(THE INPUT Opens)

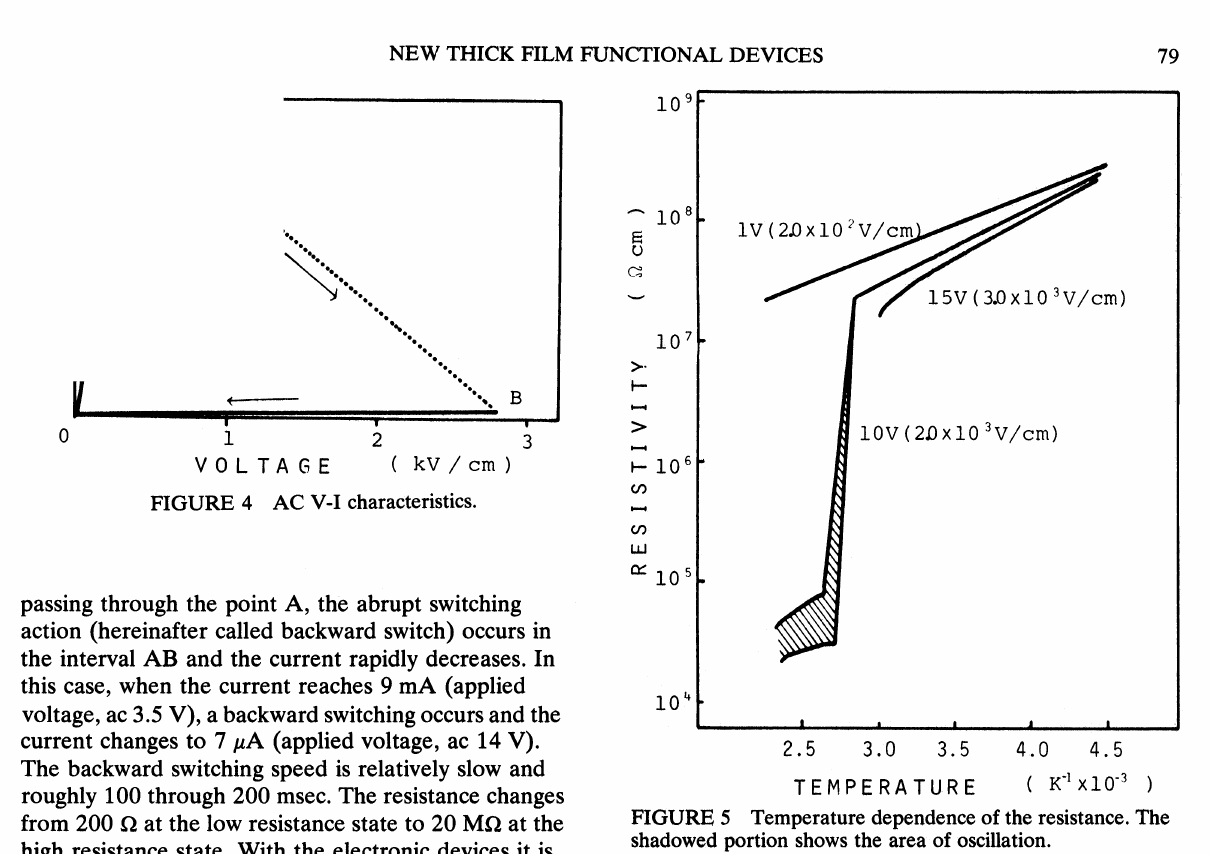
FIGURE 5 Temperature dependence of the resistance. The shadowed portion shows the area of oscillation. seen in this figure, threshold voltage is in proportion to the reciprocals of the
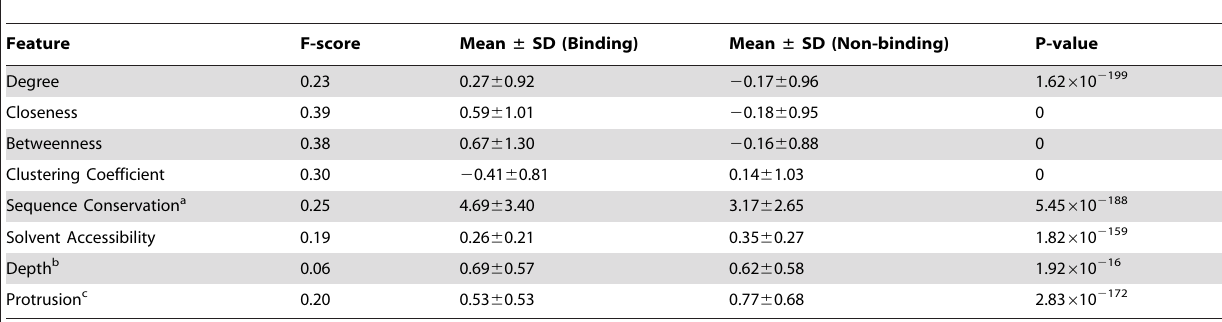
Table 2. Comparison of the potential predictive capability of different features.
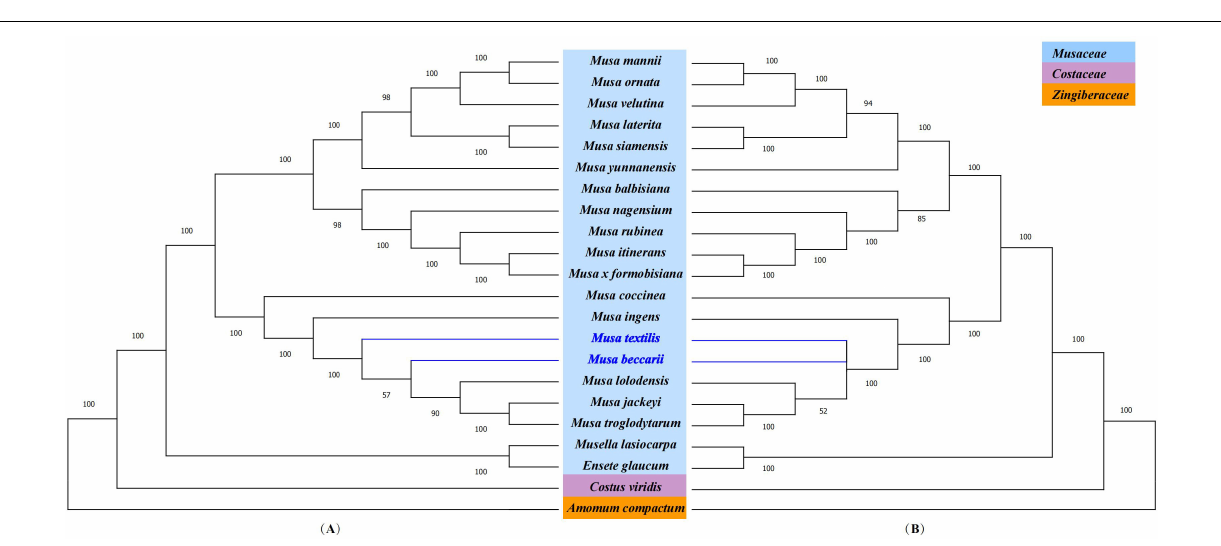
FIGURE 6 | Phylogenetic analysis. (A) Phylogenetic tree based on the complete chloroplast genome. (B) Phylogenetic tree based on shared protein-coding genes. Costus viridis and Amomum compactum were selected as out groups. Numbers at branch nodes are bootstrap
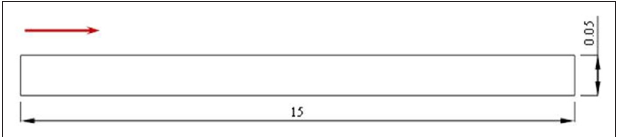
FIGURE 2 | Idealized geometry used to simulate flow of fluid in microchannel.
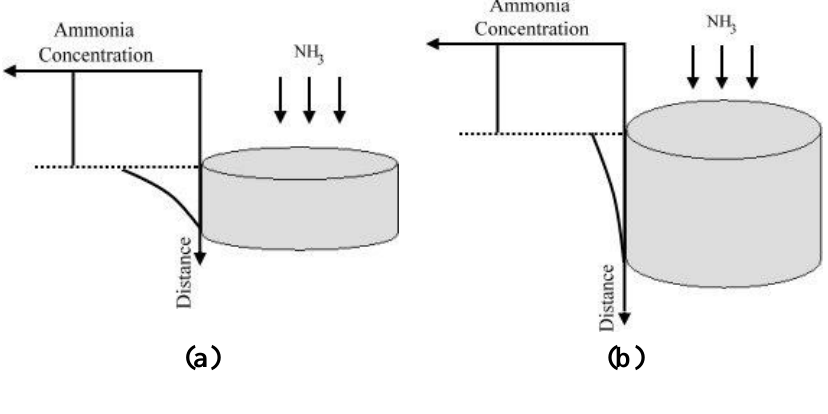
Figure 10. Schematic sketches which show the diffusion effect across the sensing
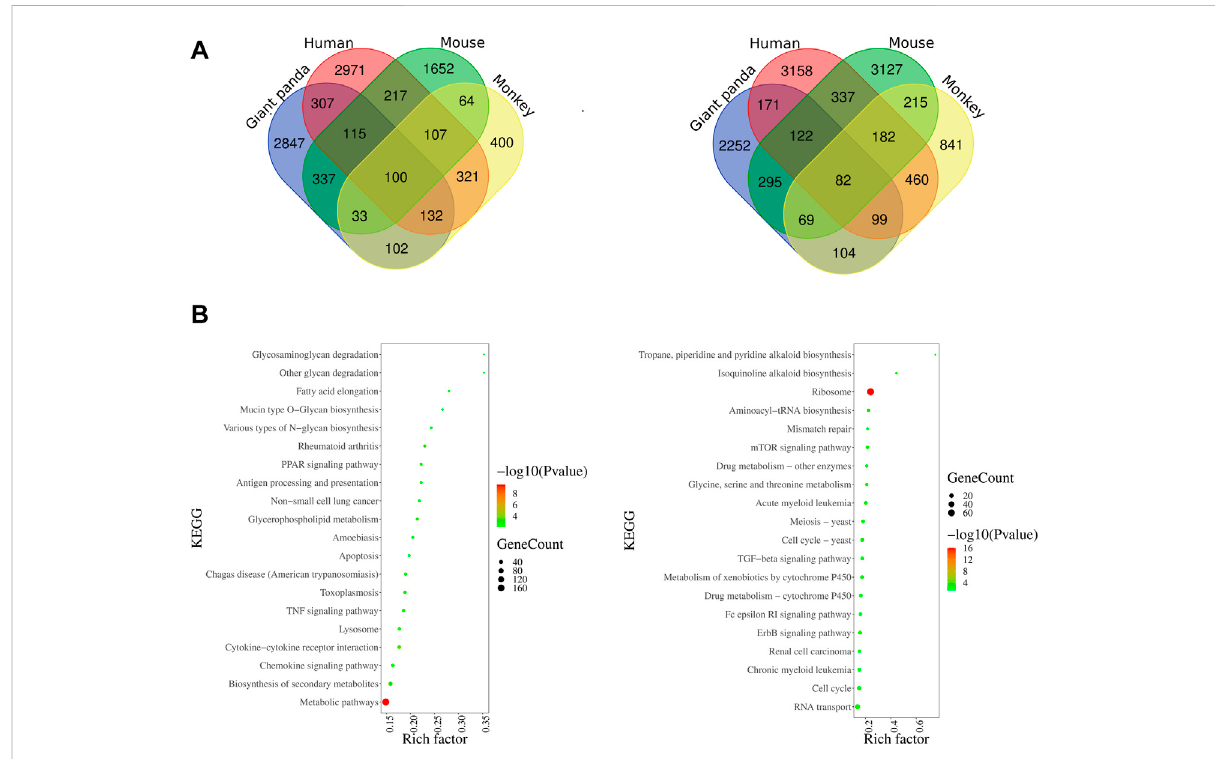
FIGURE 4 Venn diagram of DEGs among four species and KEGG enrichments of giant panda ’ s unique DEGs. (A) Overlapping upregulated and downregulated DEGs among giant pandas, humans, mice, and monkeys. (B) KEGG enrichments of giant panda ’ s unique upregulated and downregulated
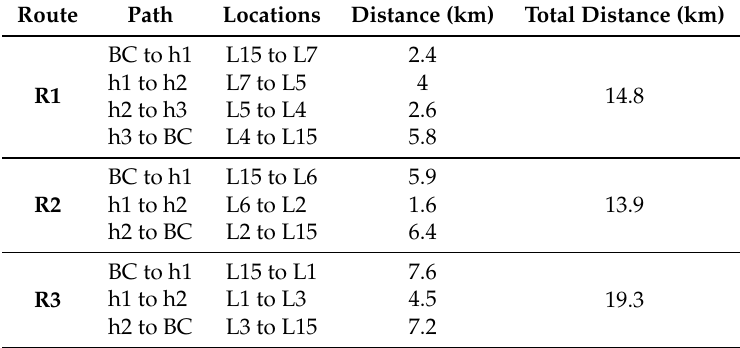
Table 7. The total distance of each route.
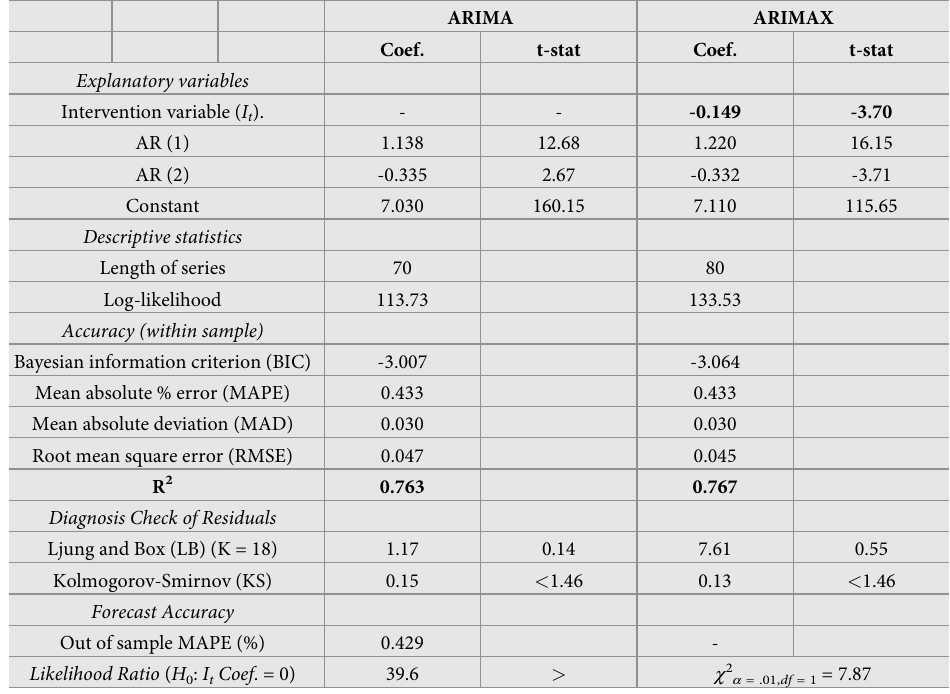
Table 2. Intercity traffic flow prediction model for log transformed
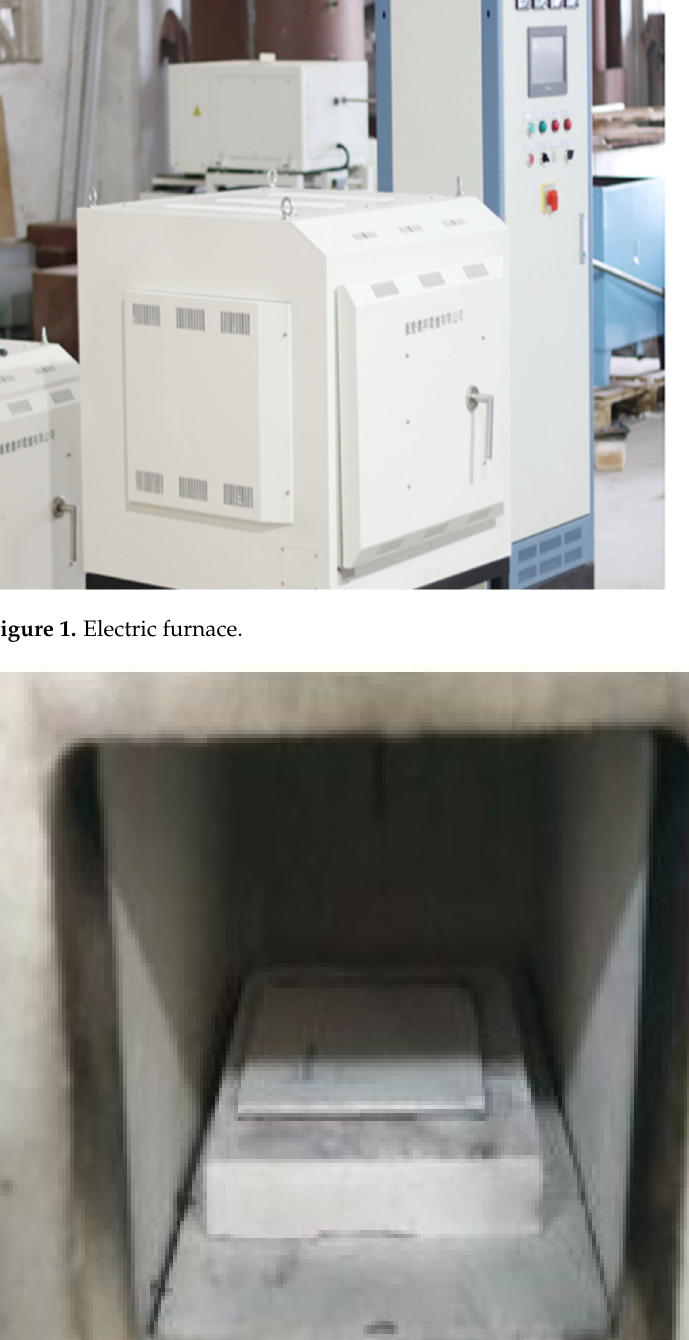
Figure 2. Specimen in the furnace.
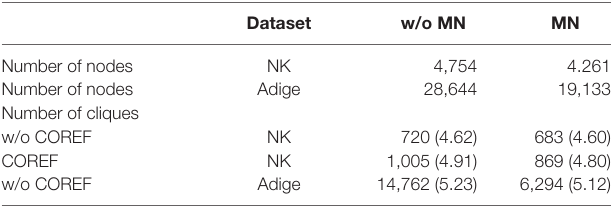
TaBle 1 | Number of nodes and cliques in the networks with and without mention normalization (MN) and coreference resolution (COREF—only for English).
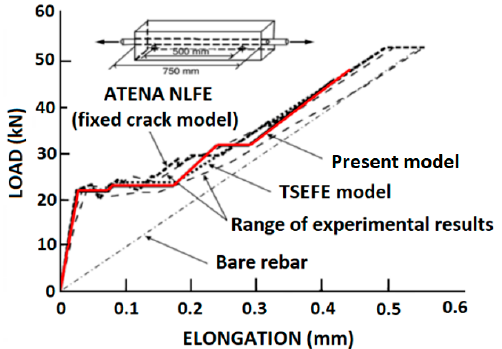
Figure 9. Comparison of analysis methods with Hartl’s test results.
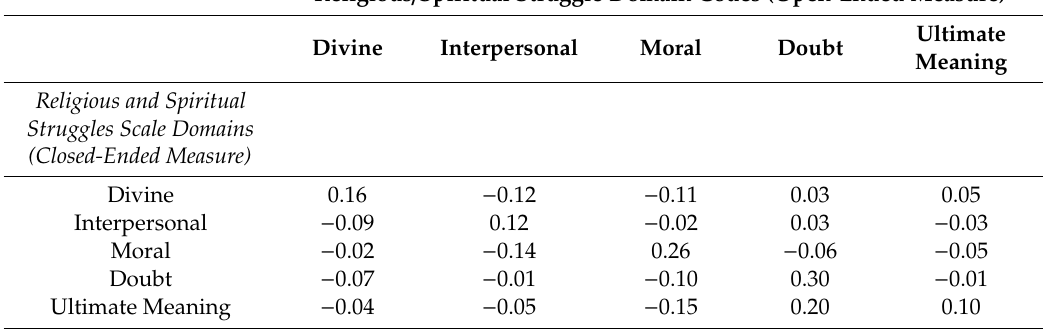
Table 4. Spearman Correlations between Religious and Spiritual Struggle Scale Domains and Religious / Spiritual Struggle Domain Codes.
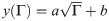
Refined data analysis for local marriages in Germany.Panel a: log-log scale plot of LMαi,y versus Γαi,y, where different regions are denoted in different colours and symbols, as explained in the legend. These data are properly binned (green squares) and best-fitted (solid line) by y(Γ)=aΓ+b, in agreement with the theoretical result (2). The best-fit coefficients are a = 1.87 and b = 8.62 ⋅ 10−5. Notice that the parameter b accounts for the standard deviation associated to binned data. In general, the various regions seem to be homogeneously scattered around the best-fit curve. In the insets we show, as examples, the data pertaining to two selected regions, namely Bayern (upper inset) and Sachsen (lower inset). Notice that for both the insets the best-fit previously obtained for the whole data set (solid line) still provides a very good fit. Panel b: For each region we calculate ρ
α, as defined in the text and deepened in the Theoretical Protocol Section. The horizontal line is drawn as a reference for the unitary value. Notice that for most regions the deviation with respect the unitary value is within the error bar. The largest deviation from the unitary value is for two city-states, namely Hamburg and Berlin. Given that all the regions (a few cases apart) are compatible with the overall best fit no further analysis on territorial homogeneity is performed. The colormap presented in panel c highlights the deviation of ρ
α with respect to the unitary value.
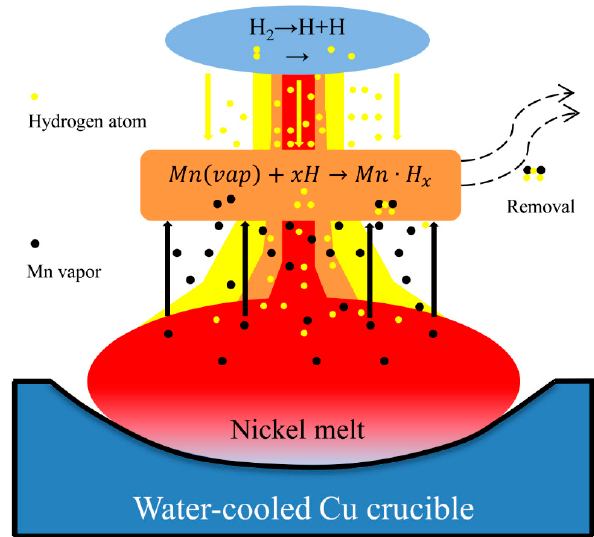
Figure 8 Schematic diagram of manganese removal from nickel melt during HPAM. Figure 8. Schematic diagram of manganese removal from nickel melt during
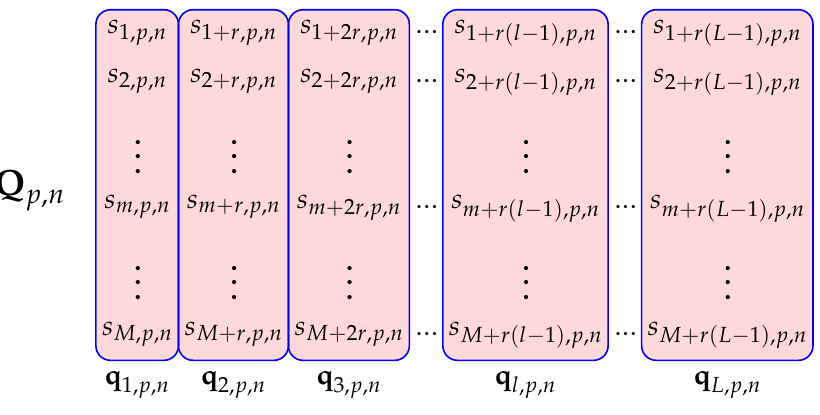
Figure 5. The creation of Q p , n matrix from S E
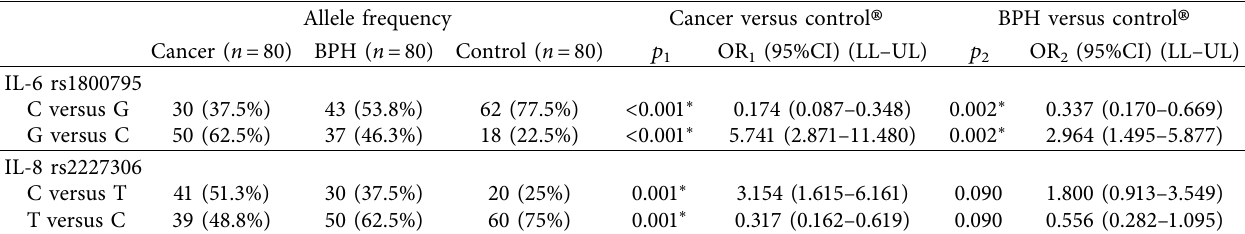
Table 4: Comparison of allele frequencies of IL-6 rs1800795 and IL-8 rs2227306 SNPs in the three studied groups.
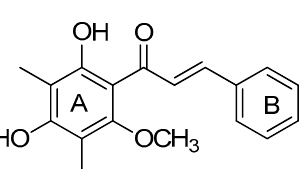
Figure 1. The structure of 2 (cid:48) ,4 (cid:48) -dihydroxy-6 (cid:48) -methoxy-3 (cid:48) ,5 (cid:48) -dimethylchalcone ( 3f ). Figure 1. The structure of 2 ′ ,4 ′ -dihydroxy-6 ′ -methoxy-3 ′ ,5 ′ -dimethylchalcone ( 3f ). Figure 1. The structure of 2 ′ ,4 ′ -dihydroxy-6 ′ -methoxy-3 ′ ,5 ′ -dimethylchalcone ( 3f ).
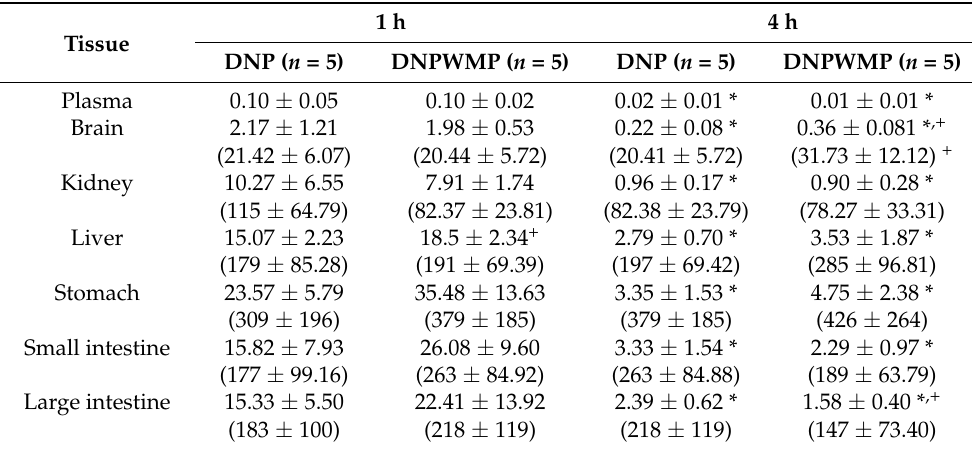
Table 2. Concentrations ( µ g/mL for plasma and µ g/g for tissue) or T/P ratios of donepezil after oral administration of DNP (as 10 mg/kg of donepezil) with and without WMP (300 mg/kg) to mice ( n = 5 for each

(THE INPUT Closes)

* INSTRUCTIONS TO FOLLOW
Search the entries for the string "flow" and return each line where it turns up.

* TASK OUTPUT
FIGURE 2 | Idealized geometry used to simulate flow of fluid in microchannel.
Table 2. Intercity traffic flow prediction model for log transformed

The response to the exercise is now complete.